Overreaching under sales by trustees of land and giving good title
Overreaching is the process which enables purchasers of property to rely solely on the legal title.
In the case of registered land, this means the entries in the register of title which records the legal estate and is not concerned with equitable interests or interests under trust.
A buyer of a legal estate in property from trustees will not be affected by any of the trusts on which the property is held as long as the purchase price is paid to all of the trustees, of which there must be at least two, or to a trust corporation.
When a third party applies to enter a Form A restriction during the sale of a registered property it could cause the buyer worry and want to drop out of the purchase. In this event, the overreaching mechanism could be used as a relief to allow the transaction to proceed and the buyer to receive good title.
This was the High Court’s view in the case N3 Living Ltd v Burgess Property Investments Ltd 2020 EWHC 1711 (Ch).
Burgess Property contracted to sell a registered property to N3 Living Ltd pursuant to a contract incorporating the Law Society’s Standard Commercial Property Conditions (second edition). Completion of the contract was scheduled to take place but was extended by a further 4 months due a Ms Bennett making an application to HM Land Registry for a Form A restriction to be registered against the property. The application was made two months prior to the original completion date of the contract.
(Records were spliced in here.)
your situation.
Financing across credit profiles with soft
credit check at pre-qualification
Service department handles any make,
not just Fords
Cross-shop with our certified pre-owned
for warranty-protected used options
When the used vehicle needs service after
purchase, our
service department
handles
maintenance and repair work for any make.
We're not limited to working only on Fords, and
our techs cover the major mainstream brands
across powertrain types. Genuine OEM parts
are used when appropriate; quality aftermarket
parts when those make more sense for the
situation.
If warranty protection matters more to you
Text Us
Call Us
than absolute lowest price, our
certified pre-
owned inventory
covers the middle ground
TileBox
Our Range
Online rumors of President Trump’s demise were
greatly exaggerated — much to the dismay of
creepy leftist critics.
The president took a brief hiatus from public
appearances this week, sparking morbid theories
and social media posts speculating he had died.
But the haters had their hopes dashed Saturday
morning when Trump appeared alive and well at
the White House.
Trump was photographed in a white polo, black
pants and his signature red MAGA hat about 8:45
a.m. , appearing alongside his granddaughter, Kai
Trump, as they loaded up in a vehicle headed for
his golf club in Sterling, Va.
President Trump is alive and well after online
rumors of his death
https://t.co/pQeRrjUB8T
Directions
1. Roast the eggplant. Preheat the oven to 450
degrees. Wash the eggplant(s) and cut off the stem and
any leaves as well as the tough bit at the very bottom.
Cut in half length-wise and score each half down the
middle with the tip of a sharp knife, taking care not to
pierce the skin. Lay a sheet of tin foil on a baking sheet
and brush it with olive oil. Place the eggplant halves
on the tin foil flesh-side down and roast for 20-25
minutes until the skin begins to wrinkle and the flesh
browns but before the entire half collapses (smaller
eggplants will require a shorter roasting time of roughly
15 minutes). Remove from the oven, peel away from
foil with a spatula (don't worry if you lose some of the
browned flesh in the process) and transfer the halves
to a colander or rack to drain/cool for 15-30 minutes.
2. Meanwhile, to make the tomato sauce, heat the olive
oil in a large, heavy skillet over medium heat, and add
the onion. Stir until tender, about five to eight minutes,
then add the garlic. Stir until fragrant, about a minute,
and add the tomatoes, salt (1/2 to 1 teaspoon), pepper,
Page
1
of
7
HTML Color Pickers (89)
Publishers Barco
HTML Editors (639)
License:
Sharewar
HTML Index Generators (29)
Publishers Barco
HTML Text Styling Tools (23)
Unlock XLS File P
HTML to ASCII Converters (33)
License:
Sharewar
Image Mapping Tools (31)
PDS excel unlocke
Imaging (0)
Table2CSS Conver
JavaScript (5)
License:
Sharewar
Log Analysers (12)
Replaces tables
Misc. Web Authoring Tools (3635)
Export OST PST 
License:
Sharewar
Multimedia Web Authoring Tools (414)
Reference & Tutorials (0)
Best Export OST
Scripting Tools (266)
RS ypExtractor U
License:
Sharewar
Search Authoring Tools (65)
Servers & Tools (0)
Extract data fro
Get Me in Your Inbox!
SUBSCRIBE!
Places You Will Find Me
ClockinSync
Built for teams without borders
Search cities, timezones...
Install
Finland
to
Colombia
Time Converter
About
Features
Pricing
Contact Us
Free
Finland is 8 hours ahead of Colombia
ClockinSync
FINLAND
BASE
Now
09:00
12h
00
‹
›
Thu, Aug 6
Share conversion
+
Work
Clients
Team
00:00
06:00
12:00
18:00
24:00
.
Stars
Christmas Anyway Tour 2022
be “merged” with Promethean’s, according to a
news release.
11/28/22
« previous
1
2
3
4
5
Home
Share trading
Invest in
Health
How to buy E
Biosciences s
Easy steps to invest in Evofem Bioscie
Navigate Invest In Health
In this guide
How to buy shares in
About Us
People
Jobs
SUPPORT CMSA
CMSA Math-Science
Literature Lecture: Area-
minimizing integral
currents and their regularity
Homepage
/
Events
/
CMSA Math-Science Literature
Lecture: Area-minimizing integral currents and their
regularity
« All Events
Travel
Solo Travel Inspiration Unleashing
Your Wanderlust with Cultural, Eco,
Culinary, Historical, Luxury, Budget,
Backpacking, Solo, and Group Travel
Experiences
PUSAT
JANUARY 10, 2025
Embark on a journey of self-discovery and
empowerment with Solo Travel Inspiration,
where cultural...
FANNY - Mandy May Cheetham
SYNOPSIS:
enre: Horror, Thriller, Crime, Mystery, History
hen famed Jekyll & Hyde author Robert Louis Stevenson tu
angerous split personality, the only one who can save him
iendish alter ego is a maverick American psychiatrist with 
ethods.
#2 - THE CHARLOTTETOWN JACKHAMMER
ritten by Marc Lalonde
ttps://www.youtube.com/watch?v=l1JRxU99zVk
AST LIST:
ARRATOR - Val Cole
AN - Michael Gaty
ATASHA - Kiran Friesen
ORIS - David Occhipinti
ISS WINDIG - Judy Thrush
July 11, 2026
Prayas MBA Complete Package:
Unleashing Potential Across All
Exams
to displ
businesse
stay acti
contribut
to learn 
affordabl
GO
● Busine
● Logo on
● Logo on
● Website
Ms Bennett’s Form A restriction application alleged that her grandmother should have been the owner of the property and if granted, it would have prevented Burgess Property from transferring good title to N3 Living Ltd on completion.
Burgess Property, as the sole proprietor, sought to appoint a second trustee to comply with the restriction, in order to give N3 Living Ltd good title.
N3 Living Ltd refused to complete, accusing Burgess Property of intending to put the proceeds of sale beyond the reach of Ms Bennett. N3 Living Ltd commenced a claim seeking the court’s direction as to the application of the proceeds of sale of the property.
What did the Court decide?
The High Court confirmed that the Burgess Property’s method of appointing a second trustee within the transfer form in order to receive the proceeds of sale, was a correct method of complying with a Form A restriction giving good title in the property to the purchaser free from the interest of the person applying for the restriction and was in line with the general law on overreaching.
The Court held that N3 Living Ltd, as purchaser, was not entitled to be concerned as to the nature of the interest or trusts protected by the restriction nor with the application of the proceeds of sale, where terms of the restriction and the provisions of the Land Registration Act 2002, Trustee Act 1925 and the Land Registration Rules 2003 are complied with, even in circumstances where they had knowledge of the equitable interest. N3 Living Ltd would receive good title and be registered as proprietor free from any interest.
“Consequently, in a sale of land, the purchaser should not refuse to complete the transaction where they are being given good title, even if they feel they have grounds to suspect any trusts or interests of third parties are being bypassed by the vendor. However, this does not prevent a purchaser from withdrawing prior to exchange of contracts.”